On occasion, I have been known to think godly thoughts (this may surprise some of you who follow me on Twitter and Facebook, and have noticed that I enjoy the odd sporting event!) and I found myself thinking about Jesus and the issuing of red cards. I thought about the woman in John’s Gospel (8:1-11), caught in adultery. The experts were convinced they had understood the essence of the law, and so, pharisaic by name and by nature, they quoted the law, and claimed that it cannot be understood in any other way – it was a "red card offence" and the woman should be "put out of the game"! Only, this was no game – and, no matter what Bill Shankly says, football is NOT more important than the question of life or death(!) – and issuing a "red card" to this woman would have had fatal consequences - her life would be lost (rather than a chance to advance to the next round of a football competition)! So, Nani's red card pales into insignificance when one considers the questions pertaining to life and death - to live or not to live? That is the real question!.
Like Fergie and thousands of loyal ManU fans, the experts who had come to Jesus ranted; they railed; they quoted the law; the only difference was that they bayed for the red card to be issued. But they were not addressing a referee, obsessed with the law - they were addressing Jesus, the embodiment of God’s grace. The parameters on which his decision was to be made were quite different. It was to be a decision based on his character and his actions rather than on hers - and so, graciously, he first got rid of the baying crowd (I feel sure that last night's referee, Cuneyt Cakir, would've liked to have had that option!) and then, graciously, he gave her another chance - "no red card!", was his verdict. It transformed her life - far more dramatically than last night's red card changed the game.
And that's the marvellous message that the Church proclaims: my personal encounter with Jesus is an encounter of grace - who I am and what I have done is addressed, but in the context of who Jesus is and what he has done. No red card issued, not because the law is ignored, mind you, but because He has removed its hold on me - he has earned the right to do so. So he meets all of us with grace, just grace, pure grace - amazing grace!
By the way, the woman in John's Gospel was issued with a yellow card, but that's for another blog!

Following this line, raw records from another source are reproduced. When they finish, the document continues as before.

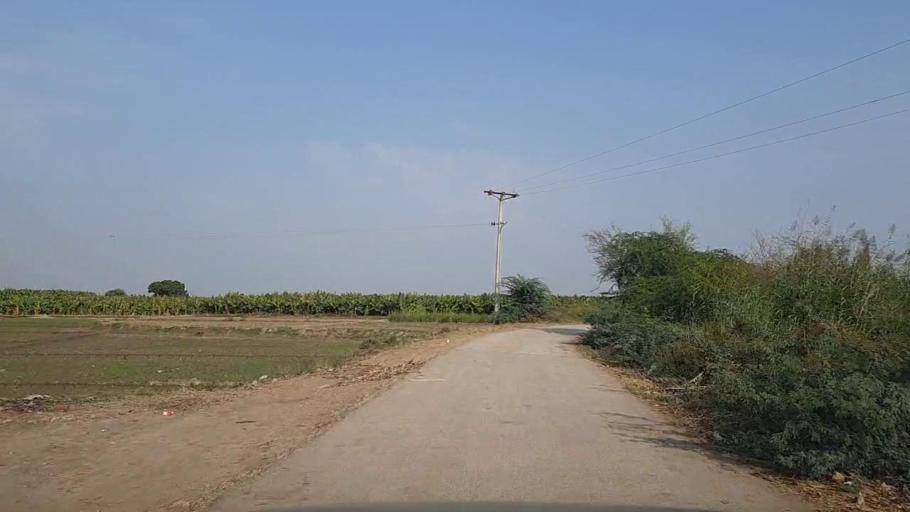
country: PK
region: Sindh
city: Thatta
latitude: 24.6460
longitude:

Finally, for the purists, here are the wordings of the respective parameters: For Cakir, FIFA law 12, fouls and misconduct, states: "A player is guilty of serious foul play if he uses excessive force or brutality against an opponent when challenging for the ball when it is in play." It clarifies: "Excessive force means that the player has far exceeded the necessary use of force and is in danger of injuring his opponent." For Christ, the Bible says: "God loved the world so much that he gave his only Son, so that every one who believes in him shall not be lost, but should have eternal life."